Arbeitsauftrag 1: Welches Gericht hält laut dem Text über Verdachtsberichterstattung ein berechtigtes Interesse der Medien in der Regel für gegeben?
Arbeitsauftrag 2: Schreib aus dem Text über Verdachtsberichterstattung alles von „Wer sich vor“ bis hinunter zu „In­ter­es­se der Me­di­en.“ noch einmal ab und tausch dabei „in der Regel“ gegen „meistens“.

Text zur Prüfung:
★ ★ ★
Ver­dachts­be­richt­erstat­tung in Straf­sa­che

Wer sich vor einem Straf­ge­richt einer An­kla­ge wegen einer schwe­ren Straf­tat stel­len muss, muss grund­sätz­lich auch hin­neh­men, dass die Pres­se so von den An­kla­ge­vor­wür­fen be­rich­tet, dass er von der Öf­fent­lich­keit iden­ti­fi­ziert wer­den kann. Der Bun­des­ge­richts­hof fin­det: Wenn keine Vor­ver­ur­tei­lung statt­fin­det und sich der Be­richt auf die in öf­fent­li­cher Haupt­ver­hand­lung er­wähn­ten Punk­te be­schränkt, be­steht in der Regel ein be­rech­tig­tes In­ter­es­se der Me­di­en.
★ ★ ★
[Einträge aus einer Sammlung]
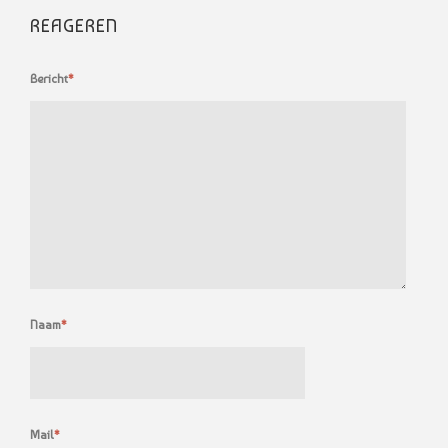
REAGEREN
Bericht
*
Naam
*
Mail
*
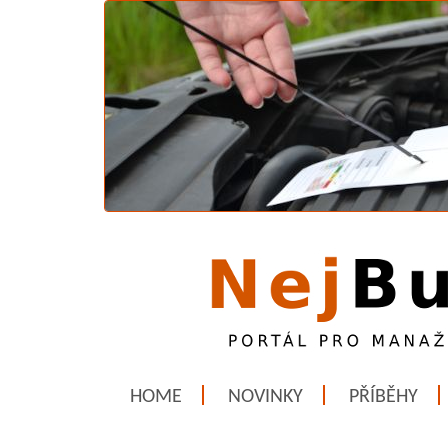
HOME
NOVINKY
PŘÍBĚHY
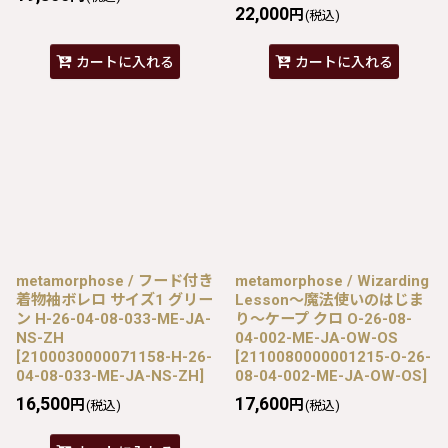
22,000
円
(税込)
カートに入れる
カートに入れる
metamorphose / フード付き
metamorphose / Wizarding
着物袖ボレロ サイズ1 グリー
Lesson〜魔法使いのはじま
ン H-26-04-08-033-ME-JA-
り〜ケープ クロ O-26-08-
NS-ZH
04-002-ME-JA-OW-OS
[
2100030000071158-H-26-
[
2110080000001215-O-26-
04-08-033-ME-JA-NS-ZH
]
08-04-002-ME-JA-OW-OS
]
16,500
17,600
円
円
(税込)
(税込)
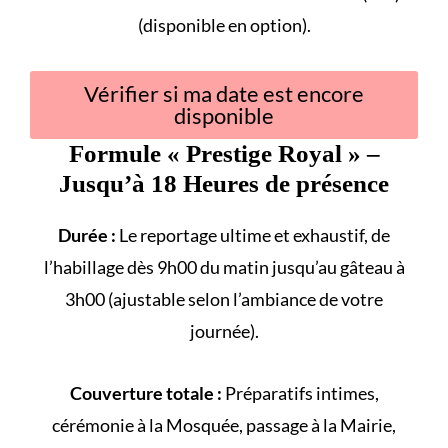
(disponible en option).
Vérifier si ma date est encore
disponible
Formule «
Prestige Royal
» –
Jusqu’à 18 Heures de présence
Durée :
Le reportage ultime et exhaustif, de
l’habillage dès 9h00 du matin jusqu’au gâteau à
3h00 (ajustable selon l’ambiance de votre
journée).
Couverture totale :
Préparatifs intimes,
cérémonie à la
Mosquée
, passage à la
Mairie
,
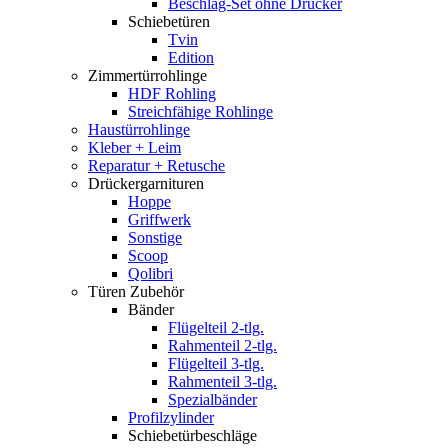
Beschlag-Set ohne Drücker
Schiebetüren
Tvin
Edition
Zimmertürrohlinge
HDF Rohling
Streichfähige Rohlinge
Haustürrohlinge
Kleber + Leim
Reparatur + Retusche
Drückergarnituren
Hoppe
Griffwerk
Sonstige
Scoop
Qolibri
Türen Zubehör
Bänder
Flügelteil 2-tlg.
Rahmenteil 2-tlg.
Flügelteil 3-tlg.
Rahmenteil 3-tlg.
Spezialbänder
Profilzylinder
Schiebetürbeschläge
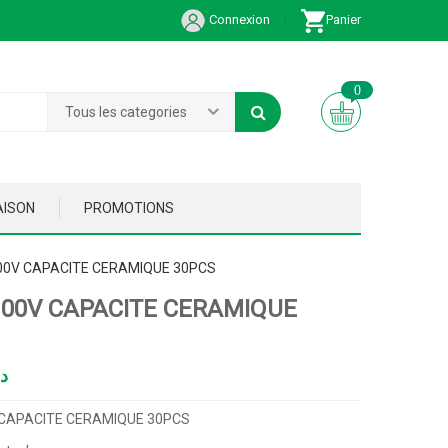
Connexion
Panier
0
Tous les categories
AISON
PROMOTIONS
00V CAPACITE CERAMIQUE 30PCS
100V CAPACITE CERAMIQUE
د
 CAPACITE CERAMIQUE 30PCS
★ ★ ★
Ergebnis 1: Der Bundesgerichtshof.

Ergebnis 2:
Wer sich vor einem Straf­ge­richt einer An­kla­ge wegen einer schwe­ren Straf­tat stel­len muss, muss grund­sätz­lich auch hin­neh­men, dass die Pres­se so von den An­kla­ge­vor­wür­fen be­rich­tet, dass er von der Öf­fent­lich­keit iden­ti­fi­ziert wer­den kann. Der Bun­des­ge­richts­hof fin­det: Wenn keine Vor­ver­ur­tei­lung statt­fin­det und sich der Be­richt auf die in öf­fent­li­cher Haupt­ver­hand­lung er­wähn­ten Punk­te be­schränkt, be­steht meistens ein be­rech­tig­tes In­ter­es­se der Me­di­en.